L’audit flash de la Cour posera, c’est certain, de façon claire et indiscutable, le cas des retraites publiques et des régimes spéciaux. Si l’État subventionne le déficit résultant de … l’État-employeur, il le fait par l’impôt et les taxes qui sont payées par les salariés, les employeurs et par la dette (elle-même financée par les salariés et les employeurs). Le salarié du privé s’acquitte donc de ses cotisations vieillesse et finance aussi les retraites publiques (et la rémunération des agents publics) : en faisant, sous le terme de « prélèvements obligatoires », un tout des impôts, taxes et cotisations sociales, le système est brouillé, illisible. Une réforme « équilibrée et de meilleure justice » doit prendre en compte ce constat ; elle ne peut pas être, une fois encore, articulée autour des seuls paramètres d’âge et de niveaux des contributions et prestations de façon uniforme.

Pour engager une vraie réforme des retraites « équilibrée et de meilleure justice », il faut accepter des mesures différenciées par régimes pour les faire converger.  Ce qui devrait être fait pour l’équilibre des retraites des salariés du privé est de moindre ampleur que ce qui devrait être fait pour les retraites publiques et les régimes spéciaux.
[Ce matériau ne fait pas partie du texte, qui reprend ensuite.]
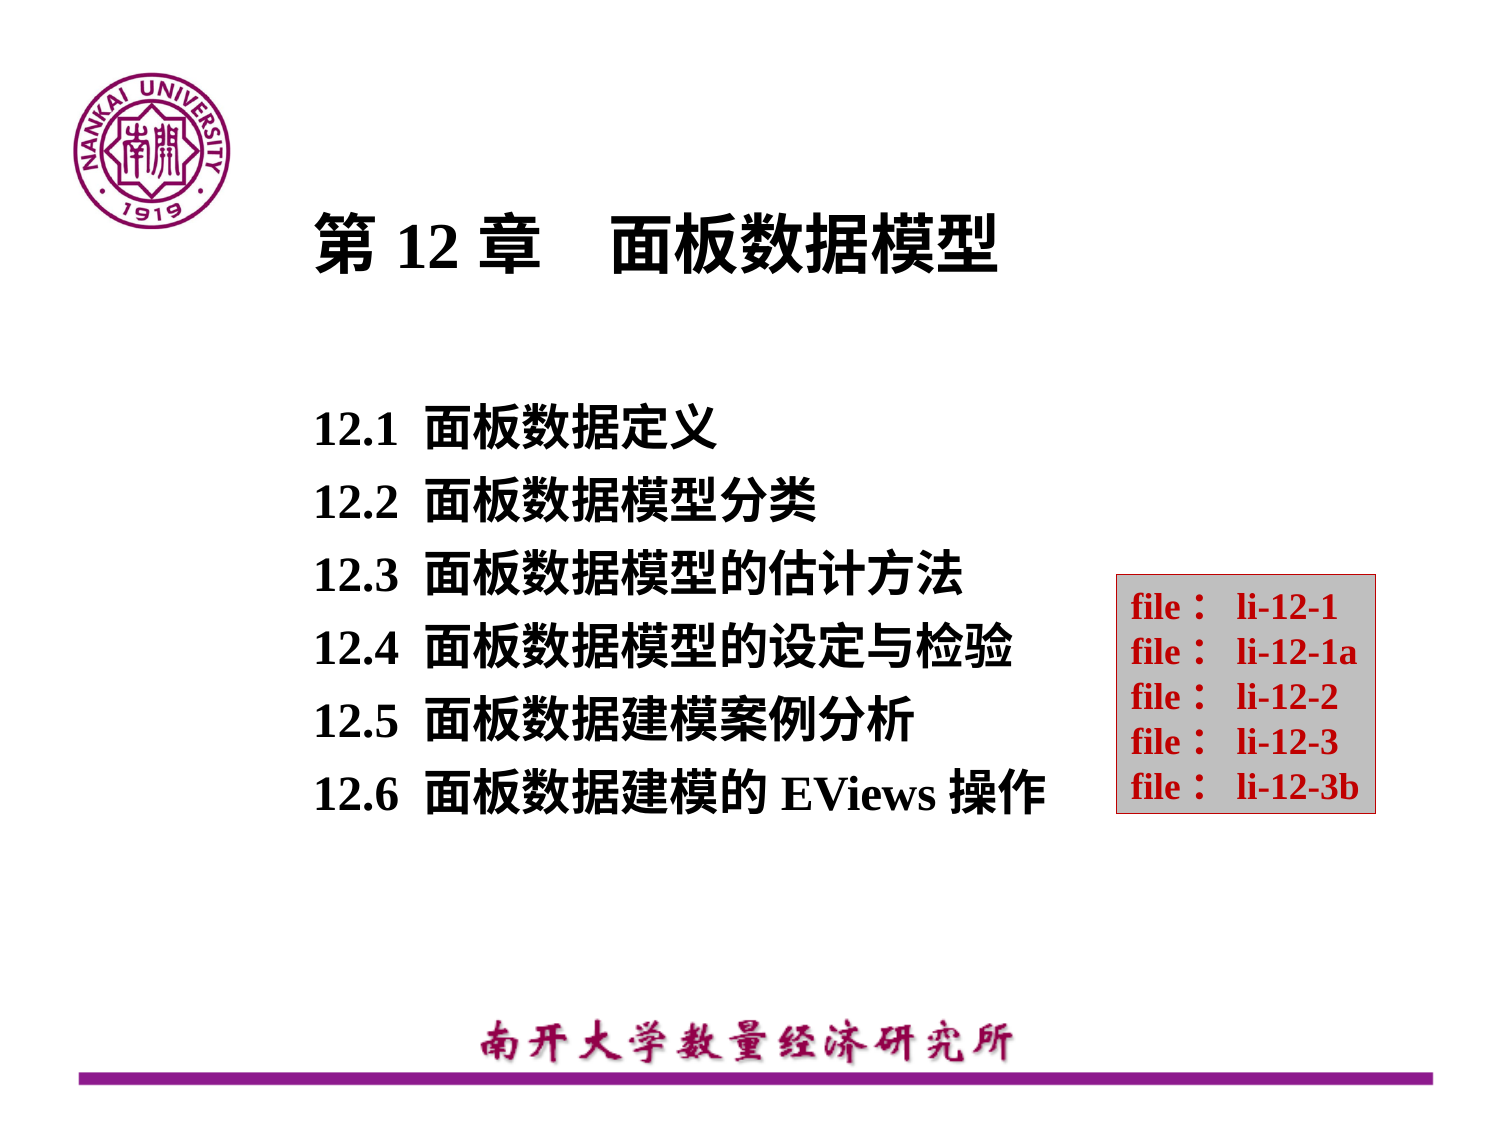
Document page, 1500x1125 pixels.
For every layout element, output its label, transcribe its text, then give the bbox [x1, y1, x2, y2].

Le « constat et les chiffres indiscutables » diront-ils les modalités différentes entre les secteurs public et privé s’agissant de la période de référence (dont on sait les pratiques consistant en l’octroi d’un échelon de rémunération supérieur dans les six derniers mois) ? les différences, encore, quant aux pensions de réversion, sans condition ni d’âge ni de ressources pour les pensions publiques ?  Ces questions ne sont pas différentes de l’ambition portée par le dernier rapport du Conseil des prélèvements obligatoires « Conforter l’égalité des citoyens devant l’imposition des revenus » (octobre 2024). Conforter l’égalité des citoyens « devant » la retraite ne peut pas ne pas être un des objectifs de la remise en chantier.

Le rapport du Conseil des prélèvements obligatoires dépasse le cadre fixé au « conclave » des partenaires sociaux, mais deux des nombreux sujets dont il traite ont lien direct avec la remise en chantier à laquelle ils doivent s’atteler. Le premier est celui de l’abattement de 10 % pour frais professionnels qui s’applique sur les pensions de retraites. Le second est relatif aux « compléments de salaires » qui échappent à l’impôt et aux cotisations sociales. Supprimer cet abattement et rendre cotisables certains compléments de salaires, voilà des ressources nouvelles qui peuvent être légitimes. Le souci de conforter l’égalité des citoyens devant les prélèvements obligatoires devrait faire poser d’autres questions, mais ce n’est pas là l’objet… encore que. La remise en chantier n’est-elle pas l’opportunité de mettre sur la table la question d’une contribution sociale retraite qui, à l’instar de la CSG activité dont sont redevables les seuls « gens du privé », pour financer l’indemnisation du chômage, serait appliquée aux rémunérations publiques au titre de la solidarité inter-régime ?

Le diable est, dit-on, dans les détails ; l’impératif de transparence pour davantage de justice impose de le débusquer et de lever le voile sur tout ce qui pèse sur la dépense de retraite et sur son financement, de lever le voile sur les différences de financement et de prestations entre les divers régimes. L’opportunité est donnée, sinon de trouver « à bref délai » toutes les solutions, au moins de poser toutes les questions pour poser dans une trajectoire « systémique » le pilotage des réformes successives que le système devra accepter.